▶ **GIVEN TASK**
Recast the paragraph beginning "Prior to submitting a manuscript" in the call for papers below as a short bulleted list that keeps its main facts.

Special Issue Information

Dear Colleagues,

The fifteenth century Spanish and Portuguese voyages of territorial expansion initiated “the violent destruction of old social and metaphysical bonds which tied people to one another and to the world around them in order to bind them to new masters who were appropriating for themselves both legal and sovereign power” (Marika Rose). The rise of empires, nation states, identities and social power relations also hinged on the emergence of a new definition of Western Man. Sylvia Wynter has described this definition in Unsettling the Coloniality of Being as arising from a process in which the European laity wrested power from the clergy over words and symbolic representations.

This Special Issue aims to examine efforts to push against the developing global organizing principle of racialized Western Man as well as against the dominant Counter Reformation narrative of divinely sanctioned imperial expansion. We are pleased to invite you to contribute studies of contestatory religious culture from the Iberian peninsula and Spanish and Portuguese colonial worlds that examine the relationship between theology and aesthetics. Original research articles and reviews are welcome. Research areas may include (but are not limited to) the following:

  • Definitions of artistry and creativity; discourses of beauty, vision, imagination, and/or the senses; theological understandings of living material and the natural world.
  • Islamic, Jewish, or Indigenous theological perspectives; conceptions of the human; religious subjectivities; distinctions between clergy and laity and/or between secular and sacred; oppositional or minority theological discourses and aesthetics within Catholic practices.
  • Emancipatory theological aesthetics; relationships between embodied ceremony and ritual and discourses of freedom and autonomy; conceptions of Original Sin; the metaphysics of punishment; spiritual purity and perfection.
  • Strategies of translation: between languages, religious practices, and/or ontological frameworks. Strategies of reading and writing: adaptation, translation, resignification. Rethinking the notions and practices of making and interpreting signs: beyond “reading” and “writing” texts.

Prior to submitting a manuscript, interested authors should submit a proposed title and an abstract of 200–300 words summarizing their intended contribution. Please send this to the Guest Editors ([email protected] and [email protected]) or to the Assistant Editor, Ms. Joyce Xi ([email protected]). Abstracts will be reviewed by the Guest Editors for the purposes of ensuring proper fit within the scope of the Special Issue. Full manuscripts will undergo double-blind peer review.

We look forward to receiving your contributions.

▶ **PROVIDED MATERIAL**
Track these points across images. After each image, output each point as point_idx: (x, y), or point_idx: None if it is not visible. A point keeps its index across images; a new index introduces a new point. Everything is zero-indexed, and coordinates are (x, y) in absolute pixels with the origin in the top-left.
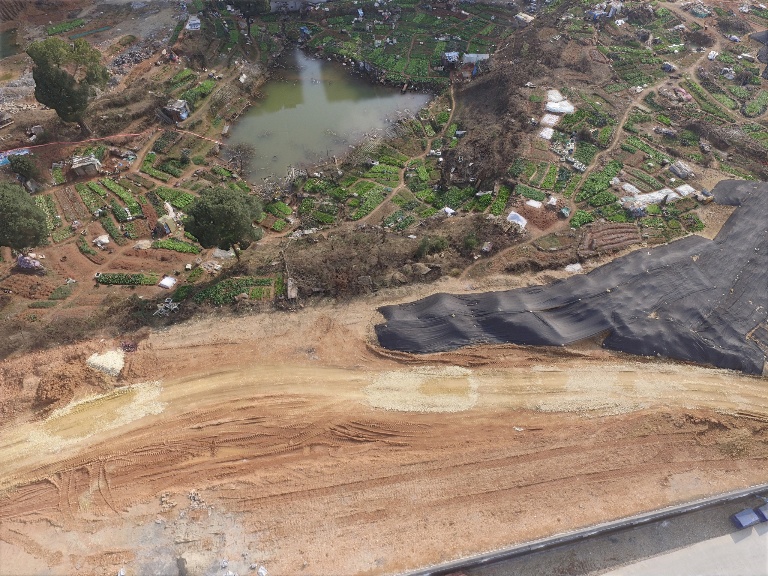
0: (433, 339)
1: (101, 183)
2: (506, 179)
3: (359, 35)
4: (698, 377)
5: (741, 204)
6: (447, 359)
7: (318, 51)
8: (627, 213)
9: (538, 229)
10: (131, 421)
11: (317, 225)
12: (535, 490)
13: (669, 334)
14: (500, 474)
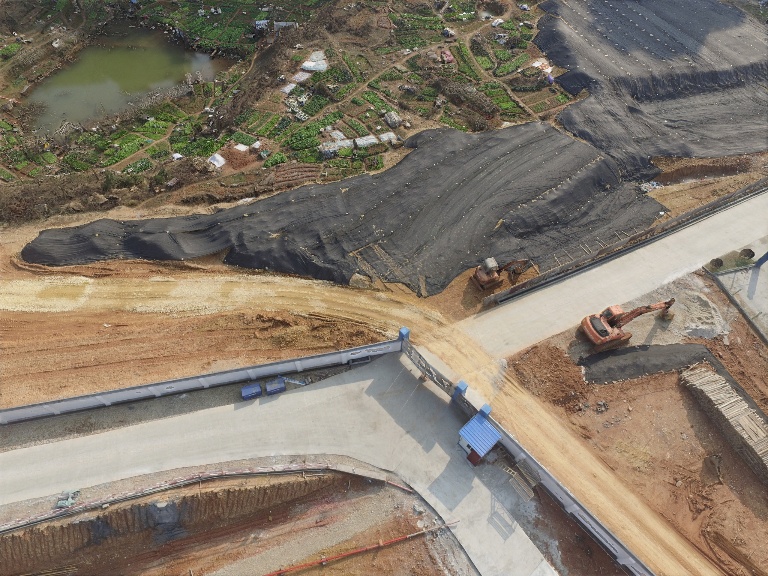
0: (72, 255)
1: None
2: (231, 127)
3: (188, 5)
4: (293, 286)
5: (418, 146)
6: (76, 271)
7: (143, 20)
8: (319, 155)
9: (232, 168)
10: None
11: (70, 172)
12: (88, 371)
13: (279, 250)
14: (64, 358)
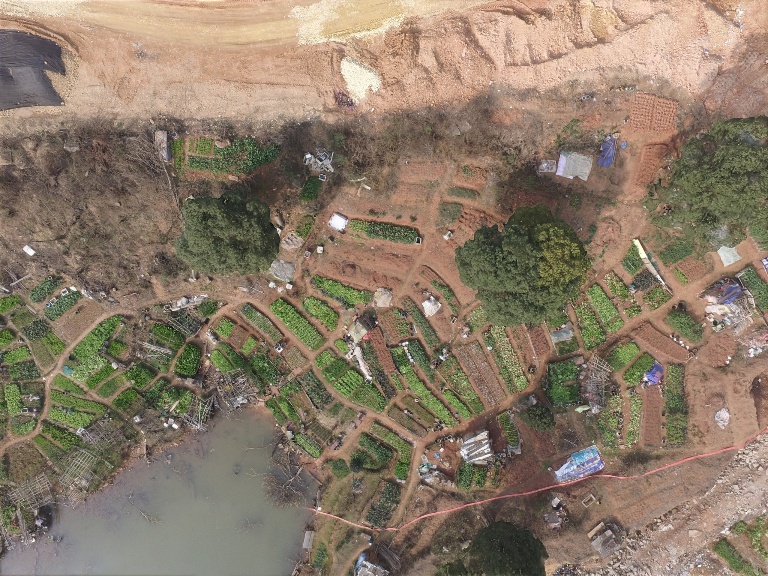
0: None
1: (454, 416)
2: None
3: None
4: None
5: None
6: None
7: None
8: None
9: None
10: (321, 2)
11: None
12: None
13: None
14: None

▶ **WORKED ANSWER**
- Before sending a manuscript, interested authors submit a proposed title and a 200–300-word abstract summarizing their intended contribution.
- The title and abstract go to the Guest Editors or to the Assistant Editor, Ms. Joyce Xi.
- The Guest Editors review abstracts to make sure they fit the scope of the Special Issue.
- Full manuscripts undergo double-blind peer review.